Ochtendspits op de Amstelveenseweg. Foto: ML de Lange
Maar niet veel later is er weer iets nieuws, de e-bike komt op. In allerlei gedaanten: snelle fietsers op e-bikes, bezorgdiensten met grote e-transportfietsen, ouders met kinderen in e-bakfietsen, fatbikes. Interessant voor wie grotere afstanden moet afleggen (de bewoners in de regio) of veel spullen wil meenemen, maar ook een nieuwe uitdaging: Hoe blijft het veilig met die snellere fietsers erbij, en hoe zorg je dat het ook voor kwetsbare fietsers (ouderen, kinderen, minder vaardige fietsers) prettig fietsen is?
De fietsstad is nooit af
Amsterdam wordt nu gezien als een van de beste fietssteden ter wereld. Er is hier een evenwicht tussen de auto en de fiets, waarbij de fiets zeer goed te gebruiken is. Perfect is het natuurlijk nooit. Er zullen altijd (nieuwe) uitdagingen zijn. Zoals nu de fietsdrukte, (te) snelle e-bikes, gevaarlijk gedrag en meer kwetsbare fietsers zoals ouderen.
Ondertussen blijft de gemeente samen met betrokken fietsers werken aan de fietsstad.
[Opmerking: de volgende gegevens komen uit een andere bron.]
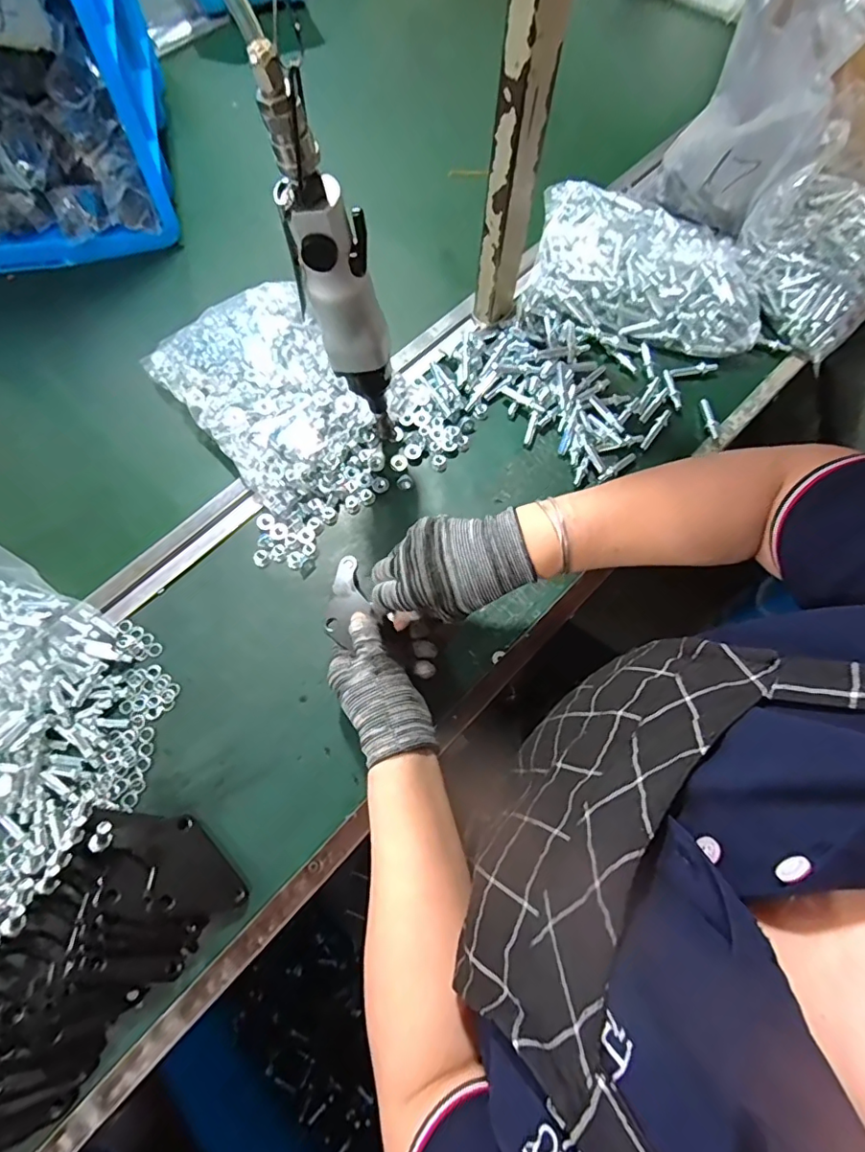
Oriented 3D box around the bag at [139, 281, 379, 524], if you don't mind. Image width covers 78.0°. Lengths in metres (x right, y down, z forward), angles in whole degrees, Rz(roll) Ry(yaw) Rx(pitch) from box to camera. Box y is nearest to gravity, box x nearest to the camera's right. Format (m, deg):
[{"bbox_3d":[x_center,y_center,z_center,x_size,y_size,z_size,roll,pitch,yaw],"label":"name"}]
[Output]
[{"bbox_3d":[-0.167,-0.188,0.543,0.154,0.037,0.240,-40,77,-13],"label":"bag"}]

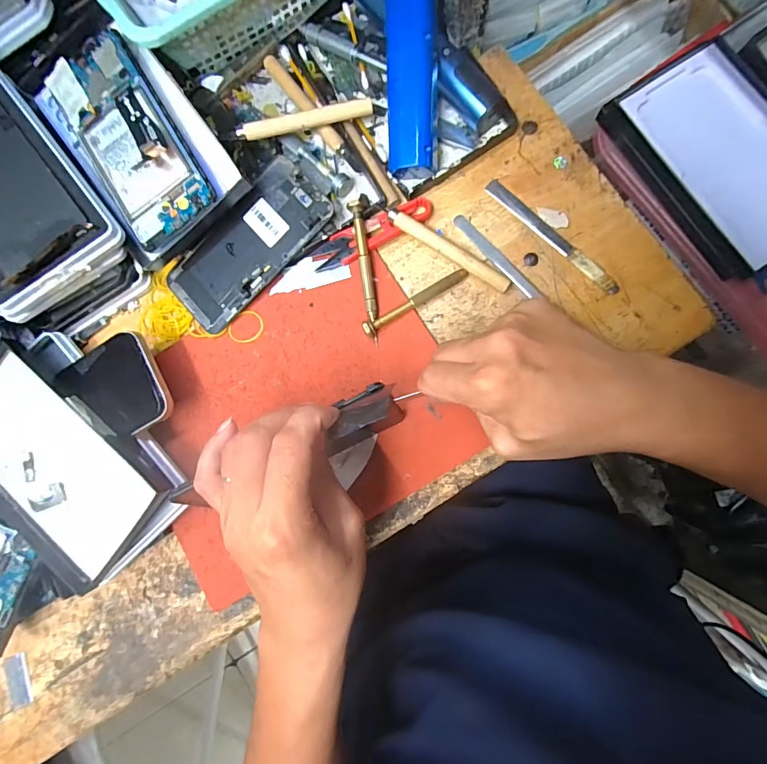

De invoering van maximumsnelheid van 30 km/uur binnen de bebouwde kom kan het ook voor veiliger maken. En er worden verschillende opties onderzocht om ruimte en rust op het fietspad terug te brengen, waaronder snelle fietsers op de rijbaan te laten rijden en een maximum (advies)snelheid op het fietspad.
Zo blijft fietsstad Amsterdam steeds in beweging.